**Source material**.
::::

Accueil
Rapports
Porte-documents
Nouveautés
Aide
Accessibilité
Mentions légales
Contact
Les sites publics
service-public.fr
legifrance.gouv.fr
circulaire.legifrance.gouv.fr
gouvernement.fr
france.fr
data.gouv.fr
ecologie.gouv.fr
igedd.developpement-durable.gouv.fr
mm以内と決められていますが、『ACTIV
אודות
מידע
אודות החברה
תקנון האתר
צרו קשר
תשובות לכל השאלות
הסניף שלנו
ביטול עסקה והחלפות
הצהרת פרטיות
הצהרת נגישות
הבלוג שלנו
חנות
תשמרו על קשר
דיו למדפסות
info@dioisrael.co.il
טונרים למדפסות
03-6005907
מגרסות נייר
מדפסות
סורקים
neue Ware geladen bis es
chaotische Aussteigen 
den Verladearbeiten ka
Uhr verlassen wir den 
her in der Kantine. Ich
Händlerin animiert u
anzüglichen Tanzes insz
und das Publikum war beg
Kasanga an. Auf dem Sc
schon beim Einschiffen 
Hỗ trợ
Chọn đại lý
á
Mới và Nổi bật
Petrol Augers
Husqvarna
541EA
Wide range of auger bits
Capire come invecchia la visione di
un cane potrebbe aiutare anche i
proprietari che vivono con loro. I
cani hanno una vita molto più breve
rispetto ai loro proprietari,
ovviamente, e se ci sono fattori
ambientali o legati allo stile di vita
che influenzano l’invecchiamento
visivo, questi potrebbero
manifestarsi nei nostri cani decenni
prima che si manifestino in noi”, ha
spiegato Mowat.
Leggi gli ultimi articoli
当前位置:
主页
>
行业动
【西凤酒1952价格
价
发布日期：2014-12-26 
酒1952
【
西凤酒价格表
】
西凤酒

::::

Repeat every record exactly as written, please.

**Result of this task**.
Accueil
Rapports
Porte-documents
Nouveautés
Aide
Accessibilité
Mentions légales
Contact
Les sites publics
service-public.fr
legifrance.gouv.fr
circulaire.legifrance.gouv.fr
gouvernement.fr
france.fr
data.gouv.fr
ecologie.gouv.fr
igedd.developpement-durable.gouv.fr
mm以内と決められていますが、『ACTIV
אודות
מידע
אודות החברה
תקנון האתר
צרו קשר
תשובות לכל השאלות
הסניף שלנו
ביטול עסקה והחלפות
הצהרת פרטיות
הצהרת נגישות
הבלוג שלנו
חנות
תשמרו על קשר
דיו למדפסות
info@dioisrael.co.il
טונרים למדפסות
03-6005907
מגרסות נייר
מדפסות
סורקים
neue Ware geladen bis es
chaotische Aussteigen 
den Verladearbeiten ka
Uhr verlassen wir den 
her in der Kantine. Ich
Händlerin animiert u
anzüglichen Tanzes insz
und das Publikum war beg
Kasanga an. Auf dem Sc
schon beim Einschiffen 
Hỗ trợ
Chọn đại lý
á
Mới và Nổi bật
Petrol Augers
Husqvarna
541EA
Wide range of auger bits
Capire come invecchia la visione di
un cane potrebbe aiutare anche i
proprietari che vivono con loro. I
cani hanno una vita molto più breve
rispetto ai loro proprietari,
ovviamente, e se ci sono fattori
ambientali o legati allo stile di vita
che influenzano l’invecchiamento
visivo, questi potrebbero
manifestarsi nei nostri cani decenni
prima che si manifestino in noi”, ha
spiegato Mowat.
Leggi gli ultimi articoli
当前位置:
主页
>
行业动
【西凤酒1952价格
价
发布日期：2014-12-26 
酒1952
【
西凤酒价格表
】
西凤酒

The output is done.